TASK PROMPT
Your output should be the lines from the one that contains "DO NOVÉHO ROKU S" to the end of the listing, transcribed exactly. Include nothing else.

▽

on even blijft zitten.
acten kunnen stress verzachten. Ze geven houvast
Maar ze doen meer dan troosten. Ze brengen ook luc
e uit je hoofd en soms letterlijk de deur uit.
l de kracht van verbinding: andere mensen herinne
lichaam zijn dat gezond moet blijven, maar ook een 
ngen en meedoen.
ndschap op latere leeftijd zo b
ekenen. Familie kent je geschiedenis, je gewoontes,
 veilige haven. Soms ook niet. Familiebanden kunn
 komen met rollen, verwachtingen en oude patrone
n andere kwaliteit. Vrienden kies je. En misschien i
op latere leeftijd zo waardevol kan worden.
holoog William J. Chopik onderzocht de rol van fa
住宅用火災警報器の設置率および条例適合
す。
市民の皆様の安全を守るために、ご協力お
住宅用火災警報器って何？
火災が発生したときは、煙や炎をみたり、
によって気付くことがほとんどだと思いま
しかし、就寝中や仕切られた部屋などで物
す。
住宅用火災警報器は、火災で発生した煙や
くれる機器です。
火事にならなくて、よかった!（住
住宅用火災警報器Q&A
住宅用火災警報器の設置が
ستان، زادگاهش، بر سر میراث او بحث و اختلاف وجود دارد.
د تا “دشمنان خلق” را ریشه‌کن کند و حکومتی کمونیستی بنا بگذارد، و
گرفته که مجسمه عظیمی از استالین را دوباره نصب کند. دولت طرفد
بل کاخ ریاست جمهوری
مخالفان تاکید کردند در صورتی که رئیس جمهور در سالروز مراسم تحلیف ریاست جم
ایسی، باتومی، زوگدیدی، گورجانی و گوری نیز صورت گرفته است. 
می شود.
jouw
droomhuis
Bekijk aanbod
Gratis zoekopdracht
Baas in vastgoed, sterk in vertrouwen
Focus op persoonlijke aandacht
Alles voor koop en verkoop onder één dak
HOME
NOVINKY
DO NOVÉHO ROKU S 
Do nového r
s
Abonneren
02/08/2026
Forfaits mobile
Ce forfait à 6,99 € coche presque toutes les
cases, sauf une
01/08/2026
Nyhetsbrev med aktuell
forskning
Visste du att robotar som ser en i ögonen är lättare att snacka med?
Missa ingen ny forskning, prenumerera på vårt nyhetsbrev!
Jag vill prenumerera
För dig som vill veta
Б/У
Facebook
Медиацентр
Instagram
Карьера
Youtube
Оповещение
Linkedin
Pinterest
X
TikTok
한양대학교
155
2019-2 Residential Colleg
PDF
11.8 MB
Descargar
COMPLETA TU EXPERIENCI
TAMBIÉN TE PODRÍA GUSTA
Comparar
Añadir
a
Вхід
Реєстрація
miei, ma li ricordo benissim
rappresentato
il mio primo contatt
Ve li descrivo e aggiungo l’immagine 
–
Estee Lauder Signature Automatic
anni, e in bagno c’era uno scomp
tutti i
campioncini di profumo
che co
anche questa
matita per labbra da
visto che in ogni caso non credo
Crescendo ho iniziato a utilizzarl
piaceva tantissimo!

△

SOLUTION TO THIS EXERCISE
DO NOVÉHO ROKU S 
Do nového r
s
Abonneren
02/08/2026
Forfaits mobile
Ce forfait à 6,99 € coche presque toutes les
cases, sauf une
01/08/2026
Nyhetsbrev med aktuell
forskning
Visste du att robotar som ser en i ögonen är lättare att snacka med?
Missa ingen ny forskning, prenumerera på vårt nyhetsbrev!
Jag vill prenumerera
För dig som vill veta
Б/У
Facebook
Медиацентр
Instagram
Карьера
Youtube
Оповещение
Linkedin
Pinterest
X
TikTok
한양대학교
155
2019-2 Residential Colleg
PDF
11.8 MB
Descargar
COMPLETA TU EXPERIENCI
TAMBIÉN TE PODRÍA GUSTA
Comparar
Añadir
a
Вхід
Реєстрація
miei, ma li ricordo benissim
rappresentato
il mio primo contatt
Ve li descrivo e aggiungo l’immagine 
–
Estee Lauder Signature Automatic
anni, e in bagno c’era uno scomp
tutti i
campioncini di profumo
che co
anche questa
matita per labbra da
visto che in ogni caso non credo
Crescendo ho iniziato a utilizzarl
piaceva tantissimo!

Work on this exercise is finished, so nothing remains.